Yargıtay Kararı 11. Hukuk Dairesi 2014/11318 E. 2014/18188 K. 24.11.2014 T.

YARGITAY KARARI
DAİRE : 11. Hukuk Dairesi
ESAS NO : 2014/11318
KARAR NO : 2014/18188
KARAR TARİHİ : 24.11.2014

MAHKEMESİ :FİKRİ VE SINAÎ HAKLAR HUKUK MAHKEMESİ
Taraflar arasında görülen davada …. Fikri ve Sınaî Haklar Hukuk Mahkemesi’nce verilen 27/02/2014 tarih ve 2012/192-2014/50 sayılı kararın Yargıtayca incelenmesi taraf vekilleri tarafından istenmiş ve temyiz dilekçesinin süresi içinde verildiği anlaşılmış olmakla, dava dosyası için Tetkik Hakimi … tarafından düzenlenen rapor dinlendikten ve yine dosya içerisindeki dilekçe, layihalar, duruşma tutanakları ve tüm belgeler okunup, incelendikten sonra işin gereği görüşülüp, düşünüldü:
Davacı vekili, müvekkilinin perakende giyim sektörünün önde gelen kuruluşlarından olduğunu, “iyi giyinmek herkesin hakkı” ibareli markayı 3, 9, 14, 18, 24, 25 ve 35. sınıflarda adına tescil ettirmek için davalı nezdinde başvuruda bulunduğunu, başvurunun TPE YİDK tarafından verilen 23.7.2012 tarih 2012-M-2051 sayılı kararla reddedildiğini, ret kararının hukuka aykırı olduğunu ileri sürerek YİDK tarafından verilen 2012-M-2051 sayılı kararın iptali ile 2010/59929 başvuru nolu markanın müracaat edilen sınıflar yönünden tesciline karar verilmesini talep ve dava etmiştir.

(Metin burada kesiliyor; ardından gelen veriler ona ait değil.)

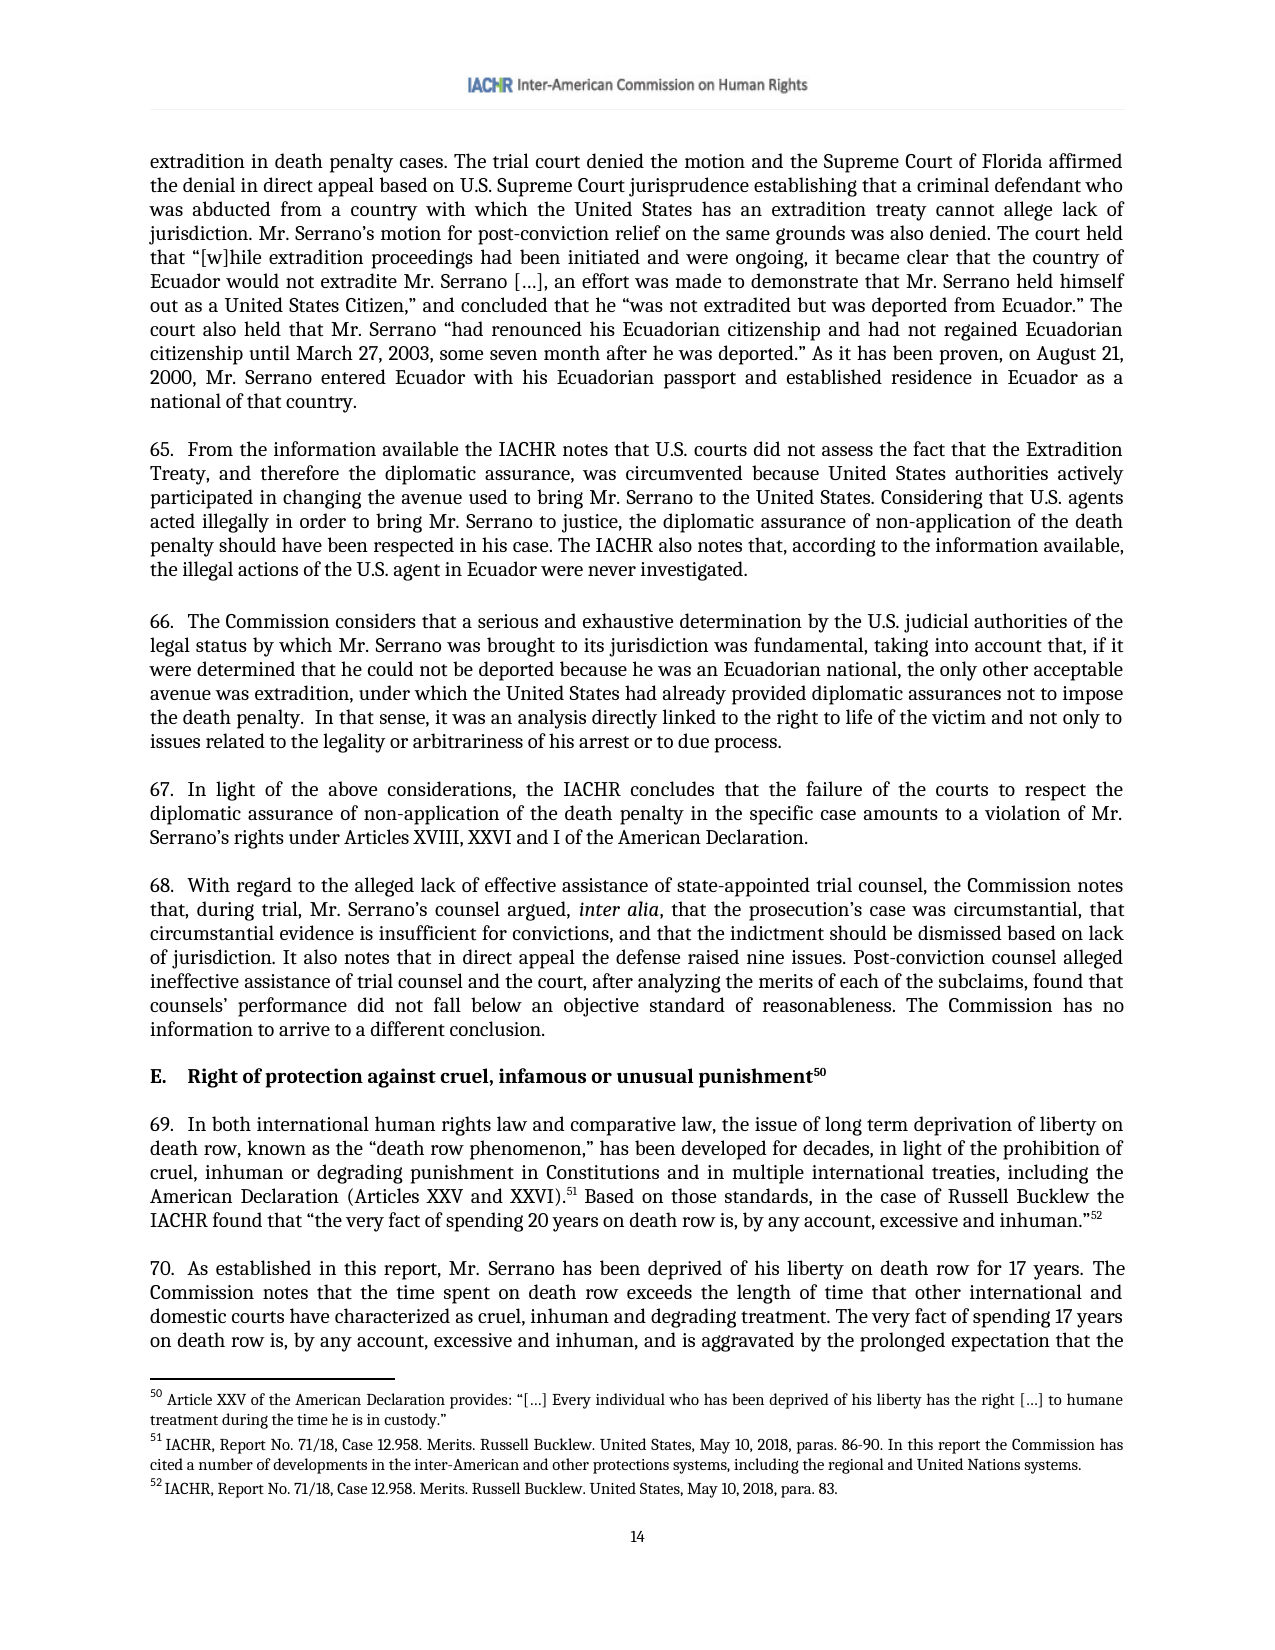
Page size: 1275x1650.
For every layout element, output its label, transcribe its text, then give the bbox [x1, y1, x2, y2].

Davalı vekili, başvuruya konu ibarenin doğrudan tanımlayıcı çağrışım yaptığı ve tüketiciler tarafından ticari kökene yönelike bir işaret olarak algı yaratma niteliğinin bulunmadığını, bu ibarenin başvuru tarihi öncesinde kullanıldığının ispatlanamadığını, kaynak bildirici ibare niteliğindeki başvuru konusu markanın tek bir kişinin tekeline bırakılamayacağını savunarak davanın reddini istemiştir.
Mahkemece, iddia, savunma ve dosya kapsamına göre, davacının tescil başvurusuna konu markanın 556 sayılı KHK’nın 7/1-a, c, maddeleri uyarınca tesciline bir engel bulunmadığı ancak 7/1-d bendi uyarınca yapılan değerlendirmede başvuru kapsamında yer alan giysi emteaları yönünden herkes tarafından kullanılabilecek bir ifade olması, ifadenin giysiler açısından özgünlüğü ve sıra dışılığının bulunmaması, bu markanın davacı adına tescili halinde tekel hakkı yaratması nedeniyle bu kapsamda kalan ürünler yönünden başvurunun reddinin gerektiği, davacının 7/son maddesi uyarınca da başvuru öncesine dayalı kullanımı ispatlayamadığı gerekçesiyle TPE YİDK’nın 23/07/2012 tarih 2012-M-2051 sayılı kararının koruyucu amaçlı olanlar hariç her türlü malzemeden yapılmış iç ve dış giysiler, çoraplar, ayak giysileri, baş giysileri ve müşterilerin malları elverişli bir şekilde görmesi ve satın alması için çeşitli malların bir araya getirilmesi hizmetleri (belirtilen hizmetler perakende, toptan satış mağazaları, elektronik ortamlar, katalog vb diğer yöntemlerle sağlanabilir) hariç başvurudaki diğer sınıflar ve alt gruplar yönünden iptaline, fazlaya dair talebin reddine karar verilmiştir.
Kararı, taraf vekilleri temyiz etmiştir.
Dava dosyası içerisindeki bilgi ve belgelere, mahkeme kararının gerekçesinde dayanılan delillerin tartışılıp, değerlendirilmesinde usul ve yasaya aykırı bir yön bulunmamasına göre, taraf vekillerinin tüm temyiz itirazları yerinde değildir.
SONUÇ: Yukarıda açıklanan nedenlerden dolayı, taraf vekillerinin bütün temyiz itirazlarının reddiyle usul ve kanuna uygun bulunan hükmün ONANMASINA, temyiz harçları peşin alındığından başkaca harç alınmasına mahal olmadığına, 24.11.2014 tarihinde oybirliğiyle karar verildi.